The Checklist Effect
When Atul Gawande introduced a simple surgical checklist, complications dropped 36% and deaths dropped 47%. The mechanism isn't information. It's forcing a pause in autopilot.
In 2007, Atul Gawande tested a 19-item surgical checklist across eight hospitals in eight countries. The items were embarrassingly simple: confirm the patient's identity, mark the surgical site, check for allergies. Things every surgeon already "knew."

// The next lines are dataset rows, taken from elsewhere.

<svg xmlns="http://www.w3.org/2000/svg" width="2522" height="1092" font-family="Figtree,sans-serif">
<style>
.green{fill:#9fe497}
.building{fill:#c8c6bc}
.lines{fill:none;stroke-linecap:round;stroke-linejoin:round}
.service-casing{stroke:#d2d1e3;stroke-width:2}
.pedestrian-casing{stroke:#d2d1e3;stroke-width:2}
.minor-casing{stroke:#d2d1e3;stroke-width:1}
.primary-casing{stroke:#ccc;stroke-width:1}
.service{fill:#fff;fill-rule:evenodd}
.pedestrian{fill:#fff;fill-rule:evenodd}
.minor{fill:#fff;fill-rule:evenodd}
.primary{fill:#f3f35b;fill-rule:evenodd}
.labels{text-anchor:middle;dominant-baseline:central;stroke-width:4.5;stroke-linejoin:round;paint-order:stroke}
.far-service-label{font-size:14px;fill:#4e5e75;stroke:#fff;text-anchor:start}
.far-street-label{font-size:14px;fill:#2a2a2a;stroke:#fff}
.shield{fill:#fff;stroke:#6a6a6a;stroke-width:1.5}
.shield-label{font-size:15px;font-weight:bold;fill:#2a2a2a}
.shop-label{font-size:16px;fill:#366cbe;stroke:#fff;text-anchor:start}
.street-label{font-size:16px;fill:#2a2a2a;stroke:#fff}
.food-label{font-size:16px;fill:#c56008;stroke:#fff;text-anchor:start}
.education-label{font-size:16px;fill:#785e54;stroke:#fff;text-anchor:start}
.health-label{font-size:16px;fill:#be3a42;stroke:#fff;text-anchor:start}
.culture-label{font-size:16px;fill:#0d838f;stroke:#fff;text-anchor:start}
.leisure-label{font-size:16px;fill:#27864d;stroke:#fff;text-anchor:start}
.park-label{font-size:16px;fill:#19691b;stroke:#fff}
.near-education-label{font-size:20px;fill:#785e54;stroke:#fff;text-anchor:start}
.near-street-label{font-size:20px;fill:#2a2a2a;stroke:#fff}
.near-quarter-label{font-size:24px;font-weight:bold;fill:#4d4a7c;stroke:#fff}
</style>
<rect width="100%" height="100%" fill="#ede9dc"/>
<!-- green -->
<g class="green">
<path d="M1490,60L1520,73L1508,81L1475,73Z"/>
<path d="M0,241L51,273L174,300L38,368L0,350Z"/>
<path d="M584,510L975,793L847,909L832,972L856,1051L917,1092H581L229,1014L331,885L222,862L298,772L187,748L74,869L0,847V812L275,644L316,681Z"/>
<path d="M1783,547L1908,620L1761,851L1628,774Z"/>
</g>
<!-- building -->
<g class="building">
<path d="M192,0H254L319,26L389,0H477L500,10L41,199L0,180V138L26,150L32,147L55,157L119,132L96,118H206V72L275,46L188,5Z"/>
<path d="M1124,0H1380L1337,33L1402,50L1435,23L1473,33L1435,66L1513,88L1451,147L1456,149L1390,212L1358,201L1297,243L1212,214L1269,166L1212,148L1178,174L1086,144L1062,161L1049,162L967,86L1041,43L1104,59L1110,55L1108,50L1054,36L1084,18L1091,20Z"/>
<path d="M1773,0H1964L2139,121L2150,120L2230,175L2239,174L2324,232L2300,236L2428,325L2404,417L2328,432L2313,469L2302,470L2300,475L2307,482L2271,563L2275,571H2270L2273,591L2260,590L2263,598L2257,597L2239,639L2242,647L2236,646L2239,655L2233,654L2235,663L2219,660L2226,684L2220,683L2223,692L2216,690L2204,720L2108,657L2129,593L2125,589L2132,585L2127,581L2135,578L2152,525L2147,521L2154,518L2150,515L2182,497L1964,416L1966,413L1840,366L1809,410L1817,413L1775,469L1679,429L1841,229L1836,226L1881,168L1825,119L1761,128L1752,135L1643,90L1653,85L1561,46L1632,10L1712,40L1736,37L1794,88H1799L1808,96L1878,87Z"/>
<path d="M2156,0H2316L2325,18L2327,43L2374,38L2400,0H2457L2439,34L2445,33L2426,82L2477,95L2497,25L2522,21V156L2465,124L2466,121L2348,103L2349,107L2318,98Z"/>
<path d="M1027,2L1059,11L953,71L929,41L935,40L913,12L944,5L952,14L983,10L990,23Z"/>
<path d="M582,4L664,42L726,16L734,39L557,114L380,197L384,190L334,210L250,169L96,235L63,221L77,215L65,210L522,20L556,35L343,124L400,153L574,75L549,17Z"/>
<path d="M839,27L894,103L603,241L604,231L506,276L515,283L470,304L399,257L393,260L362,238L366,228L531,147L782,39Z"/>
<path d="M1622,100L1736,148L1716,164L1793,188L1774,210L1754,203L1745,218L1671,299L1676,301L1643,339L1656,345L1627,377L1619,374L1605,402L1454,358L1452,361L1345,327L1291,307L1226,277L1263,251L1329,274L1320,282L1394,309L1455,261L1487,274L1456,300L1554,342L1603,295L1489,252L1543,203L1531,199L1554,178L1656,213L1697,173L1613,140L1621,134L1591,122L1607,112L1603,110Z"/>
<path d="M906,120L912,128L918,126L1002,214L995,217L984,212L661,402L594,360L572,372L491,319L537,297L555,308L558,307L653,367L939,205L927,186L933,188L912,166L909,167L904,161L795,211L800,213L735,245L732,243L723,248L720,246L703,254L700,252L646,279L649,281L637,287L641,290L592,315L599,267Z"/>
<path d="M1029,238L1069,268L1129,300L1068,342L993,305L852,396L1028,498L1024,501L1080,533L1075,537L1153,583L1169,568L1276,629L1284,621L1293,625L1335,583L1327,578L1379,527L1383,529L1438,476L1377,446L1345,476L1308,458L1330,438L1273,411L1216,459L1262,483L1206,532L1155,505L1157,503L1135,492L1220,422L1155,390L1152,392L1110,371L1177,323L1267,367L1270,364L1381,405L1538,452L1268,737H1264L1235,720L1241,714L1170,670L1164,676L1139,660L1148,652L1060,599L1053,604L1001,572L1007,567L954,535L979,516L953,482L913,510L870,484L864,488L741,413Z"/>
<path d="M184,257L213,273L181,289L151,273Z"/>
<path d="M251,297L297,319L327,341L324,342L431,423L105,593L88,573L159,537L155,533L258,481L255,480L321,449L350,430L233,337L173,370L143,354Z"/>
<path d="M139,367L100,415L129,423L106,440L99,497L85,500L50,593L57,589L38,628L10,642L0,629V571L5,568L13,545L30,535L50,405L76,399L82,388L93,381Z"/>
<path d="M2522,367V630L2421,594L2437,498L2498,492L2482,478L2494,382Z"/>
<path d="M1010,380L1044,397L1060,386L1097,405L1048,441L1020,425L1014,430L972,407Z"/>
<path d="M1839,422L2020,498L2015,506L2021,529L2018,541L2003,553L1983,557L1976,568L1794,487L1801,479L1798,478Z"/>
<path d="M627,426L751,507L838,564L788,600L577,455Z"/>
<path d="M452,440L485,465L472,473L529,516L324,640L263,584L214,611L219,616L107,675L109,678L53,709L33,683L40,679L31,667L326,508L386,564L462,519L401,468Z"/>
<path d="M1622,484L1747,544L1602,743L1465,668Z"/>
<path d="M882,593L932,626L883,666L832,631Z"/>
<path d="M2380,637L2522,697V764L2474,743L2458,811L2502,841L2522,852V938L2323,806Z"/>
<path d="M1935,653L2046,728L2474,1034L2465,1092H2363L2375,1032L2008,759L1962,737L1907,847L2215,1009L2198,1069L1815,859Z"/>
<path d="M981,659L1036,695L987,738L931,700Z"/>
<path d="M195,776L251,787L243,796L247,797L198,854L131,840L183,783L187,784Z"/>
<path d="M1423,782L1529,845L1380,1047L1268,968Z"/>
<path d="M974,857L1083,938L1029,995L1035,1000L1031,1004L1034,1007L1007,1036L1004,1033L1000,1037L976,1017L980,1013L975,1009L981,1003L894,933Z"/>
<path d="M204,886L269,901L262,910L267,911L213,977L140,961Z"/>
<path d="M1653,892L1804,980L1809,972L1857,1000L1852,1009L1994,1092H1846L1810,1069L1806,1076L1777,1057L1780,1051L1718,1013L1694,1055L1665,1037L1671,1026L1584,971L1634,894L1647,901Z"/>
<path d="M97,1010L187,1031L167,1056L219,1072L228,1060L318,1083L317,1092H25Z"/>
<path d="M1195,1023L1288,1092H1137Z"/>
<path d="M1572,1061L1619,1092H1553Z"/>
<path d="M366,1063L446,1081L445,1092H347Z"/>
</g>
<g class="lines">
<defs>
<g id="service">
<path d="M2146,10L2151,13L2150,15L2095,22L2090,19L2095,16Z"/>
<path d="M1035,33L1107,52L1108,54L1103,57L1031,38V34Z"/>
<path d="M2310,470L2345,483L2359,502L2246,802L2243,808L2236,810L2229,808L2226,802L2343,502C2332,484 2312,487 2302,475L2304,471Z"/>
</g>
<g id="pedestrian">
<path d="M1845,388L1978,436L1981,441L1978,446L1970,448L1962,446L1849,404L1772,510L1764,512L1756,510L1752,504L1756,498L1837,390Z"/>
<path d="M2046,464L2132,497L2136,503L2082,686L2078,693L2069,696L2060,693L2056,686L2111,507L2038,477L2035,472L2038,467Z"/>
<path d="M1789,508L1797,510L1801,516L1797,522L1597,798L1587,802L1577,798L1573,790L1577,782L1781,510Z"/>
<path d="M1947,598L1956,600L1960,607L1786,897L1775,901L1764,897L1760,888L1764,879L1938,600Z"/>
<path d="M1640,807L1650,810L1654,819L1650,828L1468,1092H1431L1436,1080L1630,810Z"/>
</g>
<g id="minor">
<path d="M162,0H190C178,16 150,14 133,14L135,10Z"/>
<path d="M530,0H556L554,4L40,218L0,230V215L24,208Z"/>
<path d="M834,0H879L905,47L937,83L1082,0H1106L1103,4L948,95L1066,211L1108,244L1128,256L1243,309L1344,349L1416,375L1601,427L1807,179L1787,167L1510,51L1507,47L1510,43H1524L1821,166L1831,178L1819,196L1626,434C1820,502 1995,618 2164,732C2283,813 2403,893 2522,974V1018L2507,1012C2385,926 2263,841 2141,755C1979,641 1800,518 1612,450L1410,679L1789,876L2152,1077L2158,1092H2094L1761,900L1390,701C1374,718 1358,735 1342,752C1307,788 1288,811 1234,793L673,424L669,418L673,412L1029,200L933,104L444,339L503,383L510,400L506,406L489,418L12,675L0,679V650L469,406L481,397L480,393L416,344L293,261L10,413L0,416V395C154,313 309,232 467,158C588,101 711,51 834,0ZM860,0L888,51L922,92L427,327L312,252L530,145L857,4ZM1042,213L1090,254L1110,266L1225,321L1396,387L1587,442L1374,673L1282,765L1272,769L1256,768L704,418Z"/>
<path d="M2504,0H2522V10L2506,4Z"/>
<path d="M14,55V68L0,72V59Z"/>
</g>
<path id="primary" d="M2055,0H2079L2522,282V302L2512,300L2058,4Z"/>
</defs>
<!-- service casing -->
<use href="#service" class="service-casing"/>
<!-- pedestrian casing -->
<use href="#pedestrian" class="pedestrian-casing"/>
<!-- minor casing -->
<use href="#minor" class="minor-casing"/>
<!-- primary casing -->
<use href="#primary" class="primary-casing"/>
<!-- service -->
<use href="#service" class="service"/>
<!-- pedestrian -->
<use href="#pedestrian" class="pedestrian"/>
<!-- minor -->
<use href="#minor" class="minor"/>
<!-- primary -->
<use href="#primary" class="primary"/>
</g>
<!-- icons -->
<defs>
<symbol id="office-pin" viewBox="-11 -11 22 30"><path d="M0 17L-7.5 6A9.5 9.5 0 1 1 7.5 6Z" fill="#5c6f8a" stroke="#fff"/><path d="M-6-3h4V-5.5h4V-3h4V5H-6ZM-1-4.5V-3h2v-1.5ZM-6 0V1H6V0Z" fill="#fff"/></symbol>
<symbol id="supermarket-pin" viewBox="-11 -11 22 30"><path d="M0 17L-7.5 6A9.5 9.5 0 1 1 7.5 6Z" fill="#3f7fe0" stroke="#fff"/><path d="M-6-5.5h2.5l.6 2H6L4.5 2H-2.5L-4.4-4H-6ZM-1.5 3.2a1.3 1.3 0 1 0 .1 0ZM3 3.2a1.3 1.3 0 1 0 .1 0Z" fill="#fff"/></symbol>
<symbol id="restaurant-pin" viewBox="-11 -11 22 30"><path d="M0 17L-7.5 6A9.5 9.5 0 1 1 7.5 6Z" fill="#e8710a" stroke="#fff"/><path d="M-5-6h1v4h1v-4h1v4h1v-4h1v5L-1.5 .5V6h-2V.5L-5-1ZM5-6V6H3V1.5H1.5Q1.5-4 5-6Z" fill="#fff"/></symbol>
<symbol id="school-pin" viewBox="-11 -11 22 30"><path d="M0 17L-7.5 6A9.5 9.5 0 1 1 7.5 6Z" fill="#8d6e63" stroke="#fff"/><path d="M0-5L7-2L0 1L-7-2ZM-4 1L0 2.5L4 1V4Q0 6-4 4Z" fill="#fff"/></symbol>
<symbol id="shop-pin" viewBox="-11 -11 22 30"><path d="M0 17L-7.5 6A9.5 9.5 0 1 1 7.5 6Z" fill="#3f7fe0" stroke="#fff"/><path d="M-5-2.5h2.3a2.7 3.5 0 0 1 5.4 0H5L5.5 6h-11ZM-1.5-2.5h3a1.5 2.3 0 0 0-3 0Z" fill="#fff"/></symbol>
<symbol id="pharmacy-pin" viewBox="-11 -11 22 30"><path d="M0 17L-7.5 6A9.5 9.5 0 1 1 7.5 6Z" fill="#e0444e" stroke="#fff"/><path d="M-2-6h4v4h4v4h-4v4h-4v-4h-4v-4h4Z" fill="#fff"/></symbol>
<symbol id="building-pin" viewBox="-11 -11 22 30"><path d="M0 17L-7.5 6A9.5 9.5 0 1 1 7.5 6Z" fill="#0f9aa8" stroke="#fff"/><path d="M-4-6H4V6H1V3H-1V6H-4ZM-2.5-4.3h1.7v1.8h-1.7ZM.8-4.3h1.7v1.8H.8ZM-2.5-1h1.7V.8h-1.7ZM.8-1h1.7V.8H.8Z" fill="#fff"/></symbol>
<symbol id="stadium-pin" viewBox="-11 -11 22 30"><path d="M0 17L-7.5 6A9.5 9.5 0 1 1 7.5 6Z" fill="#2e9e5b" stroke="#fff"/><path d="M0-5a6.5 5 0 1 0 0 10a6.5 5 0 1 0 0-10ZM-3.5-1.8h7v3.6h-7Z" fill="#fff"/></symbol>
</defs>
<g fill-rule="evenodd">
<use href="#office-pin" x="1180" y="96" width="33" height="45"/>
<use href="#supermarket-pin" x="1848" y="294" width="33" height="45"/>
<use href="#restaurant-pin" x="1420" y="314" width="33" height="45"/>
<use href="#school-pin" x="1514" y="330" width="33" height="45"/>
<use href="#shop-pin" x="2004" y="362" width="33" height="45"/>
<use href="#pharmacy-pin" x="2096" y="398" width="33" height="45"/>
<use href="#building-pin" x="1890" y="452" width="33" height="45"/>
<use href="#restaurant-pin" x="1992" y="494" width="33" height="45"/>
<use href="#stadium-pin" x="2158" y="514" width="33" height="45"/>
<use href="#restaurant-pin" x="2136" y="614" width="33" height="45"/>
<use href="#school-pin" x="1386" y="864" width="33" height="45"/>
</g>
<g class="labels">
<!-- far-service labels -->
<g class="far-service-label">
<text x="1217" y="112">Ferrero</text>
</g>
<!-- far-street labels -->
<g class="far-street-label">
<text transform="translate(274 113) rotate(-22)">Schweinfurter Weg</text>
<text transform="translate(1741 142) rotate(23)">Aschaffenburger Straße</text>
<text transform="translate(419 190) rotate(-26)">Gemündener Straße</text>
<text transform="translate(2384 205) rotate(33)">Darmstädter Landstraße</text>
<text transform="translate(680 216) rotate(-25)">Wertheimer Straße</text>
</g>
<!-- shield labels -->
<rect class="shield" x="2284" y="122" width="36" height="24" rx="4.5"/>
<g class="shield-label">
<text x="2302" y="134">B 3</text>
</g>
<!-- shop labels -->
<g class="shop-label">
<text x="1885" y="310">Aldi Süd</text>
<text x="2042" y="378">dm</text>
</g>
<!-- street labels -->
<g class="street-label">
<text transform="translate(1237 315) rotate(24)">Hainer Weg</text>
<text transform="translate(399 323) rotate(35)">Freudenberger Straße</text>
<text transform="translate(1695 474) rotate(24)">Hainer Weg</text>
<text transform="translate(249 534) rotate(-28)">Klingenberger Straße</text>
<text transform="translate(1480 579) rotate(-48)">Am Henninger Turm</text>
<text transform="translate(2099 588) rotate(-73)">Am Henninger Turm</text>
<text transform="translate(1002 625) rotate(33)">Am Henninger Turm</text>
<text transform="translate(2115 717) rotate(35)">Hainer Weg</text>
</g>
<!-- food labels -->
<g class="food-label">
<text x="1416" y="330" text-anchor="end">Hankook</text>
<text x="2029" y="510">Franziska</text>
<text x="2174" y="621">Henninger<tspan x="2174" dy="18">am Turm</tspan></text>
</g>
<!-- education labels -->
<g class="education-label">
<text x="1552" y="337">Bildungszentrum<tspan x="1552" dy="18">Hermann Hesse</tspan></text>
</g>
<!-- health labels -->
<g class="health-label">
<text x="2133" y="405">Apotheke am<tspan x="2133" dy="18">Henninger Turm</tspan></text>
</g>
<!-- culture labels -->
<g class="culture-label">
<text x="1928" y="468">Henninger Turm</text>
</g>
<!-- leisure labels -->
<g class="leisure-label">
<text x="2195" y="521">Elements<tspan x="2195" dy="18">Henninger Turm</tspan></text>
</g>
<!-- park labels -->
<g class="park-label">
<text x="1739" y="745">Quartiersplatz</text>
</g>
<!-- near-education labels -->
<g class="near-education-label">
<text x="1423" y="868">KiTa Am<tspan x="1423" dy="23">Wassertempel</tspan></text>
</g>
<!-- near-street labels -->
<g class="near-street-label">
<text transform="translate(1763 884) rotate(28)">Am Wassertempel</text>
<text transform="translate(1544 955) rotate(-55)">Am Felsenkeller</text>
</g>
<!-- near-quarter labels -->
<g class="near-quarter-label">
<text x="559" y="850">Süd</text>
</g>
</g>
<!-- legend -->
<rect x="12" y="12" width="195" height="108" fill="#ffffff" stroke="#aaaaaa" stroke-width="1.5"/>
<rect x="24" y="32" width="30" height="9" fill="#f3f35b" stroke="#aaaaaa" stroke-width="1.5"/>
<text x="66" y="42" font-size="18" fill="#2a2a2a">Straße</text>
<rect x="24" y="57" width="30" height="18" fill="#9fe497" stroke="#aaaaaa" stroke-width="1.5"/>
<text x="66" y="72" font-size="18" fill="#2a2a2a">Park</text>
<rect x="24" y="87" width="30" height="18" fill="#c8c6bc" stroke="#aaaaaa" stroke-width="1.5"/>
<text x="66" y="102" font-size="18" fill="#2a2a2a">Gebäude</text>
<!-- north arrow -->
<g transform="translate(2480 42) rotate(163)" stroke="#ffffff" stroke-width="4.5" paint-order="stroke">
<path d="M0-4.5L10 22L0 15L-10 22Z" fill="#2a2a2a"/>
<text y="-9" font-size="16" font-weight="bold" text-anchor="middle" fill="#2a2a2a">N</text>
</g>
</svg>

Complications dropped 36%. Deaths dropped 47%.
The checklist didn't teach surgeons anything new. It interrupted automaticity. Haynes and colleagues found that the mechanism was behavioral, not informational: the checklist created a structured pause that forced teams to shift from individual autopilot to collective verification. Errors weren't happening because people lacked knowledge. They were happening because expertise created overconfidence, and overconfidence skipped steps.
Knowledge work has the same vulnerability. The more experienced the team, the more likely they are to skip the basics. Project kickoffs without defined success criteria. Launches without rollback plans. Hiring decisions without structured scoring.
The nudge: Pick your team's most error-prone process. Write a five-item checklist for it. Not a training document. Not a guide. Five items, one page, used every time. The constraint is the point.